The waiver features $771 million, over three years, for Medicaid-eligible programs such as homeless supports, chronic disease interventions, substance abuse prevention and rehabilitation, and expanded access to children's behavioral health services.
For children, the agreement will expand the state's implementation of pilot programs "that target coordinated care and specialized services to children with severe asthma and autism through enhanced intervention and treatment," according to the administration.
And while the agreement arrives four months after the last accord ended, state Medicaid director Kristin Thorne said negotiations didn't begin until February and typically take 18 months to complete.
Thorn and Polanowicz were hard pressed to name any of the state's demands that hadn't been granted during talks with the Obama administration, but acknowledged the state asked for more funding than it received in the final deal.
The administration officials said the waiver supports Cambridge Health Alliance, which Thorn called the state's "only public hospital" and a "unique provider," as well as Boston Medical Center, another facility that treats a disproportionately high number of low-income individuals and individuals without insurance.

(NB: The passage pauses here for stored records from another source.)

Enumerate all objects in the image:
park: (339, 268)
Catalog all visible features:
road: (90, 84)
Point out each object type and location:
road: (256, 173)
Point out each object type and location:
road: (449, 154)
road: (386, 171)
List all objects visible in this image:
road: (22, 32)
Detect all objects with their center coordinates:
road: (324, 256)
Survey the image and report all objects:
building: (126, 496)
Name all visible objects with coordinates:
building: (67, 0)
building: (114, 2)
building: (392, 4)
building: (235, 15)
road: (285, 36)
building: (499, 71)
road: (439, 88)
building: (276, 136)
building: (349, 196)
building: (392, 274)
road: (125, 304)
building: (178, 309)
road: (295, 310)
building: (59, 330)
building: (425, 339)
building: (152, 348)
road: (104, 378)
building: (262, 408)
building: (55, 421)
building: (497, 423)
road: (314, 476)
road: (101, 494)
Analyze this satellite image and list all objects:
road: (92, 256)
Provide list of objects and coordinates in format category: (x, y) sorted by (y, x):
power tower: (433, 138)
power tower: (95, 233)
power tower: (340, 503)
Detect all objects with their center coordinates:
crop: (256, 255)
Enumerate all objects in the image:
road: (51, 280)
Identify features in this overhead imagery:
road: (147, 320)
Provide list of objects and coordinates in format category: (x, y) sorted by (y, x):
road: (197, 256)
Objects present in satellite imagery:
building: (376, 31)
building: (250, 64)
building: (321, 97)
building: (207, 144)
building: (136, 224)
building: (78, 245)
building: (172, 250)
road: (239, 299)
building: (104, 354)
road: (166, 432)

Under the deal, Cambridge Health Alliance will receive $308 million per year for three years, a 10 percent increase from the previous waiver.
Problems with the state's health exchange website led to more than 300,000 individuals being placed in temporary Medicaid coverage. Thorn said the waiver supports the costs of that coverage, providing a 50 percent reimbursement from the federal government with the possibility of higher reimbursements once eligibility determinations are made. "That is captured in our waiver," she said.
Asked whether the funding deal would keep pace with rising costs of Medicaid managed care programs, Thorn said she was "incredibly pleased" with the level of funding support and didn't foresee any challenges in that regard.
The administration announced the deal with statements of support from the Sisters of Providence Health System, Holyoke Medical Center, the Autism Insurance Resource Center at UMass Medical School, Boston Medical Center, Lawrence General Hospital, Signature Healthcare, Steward Health Care, Cambridge Health Alliance, Health Care For All, and Health Care Financing Committee Co-chairman Sen. James Welch.
"I am very pleased that the renewal of the 1115 waiver has been finalized," said Welch. "The renewal of the waiver will bring much needed funding to the Commonwealth, which will help to rein in costs as well as secure the continued success of universal health care coverage for Massachusetts residents."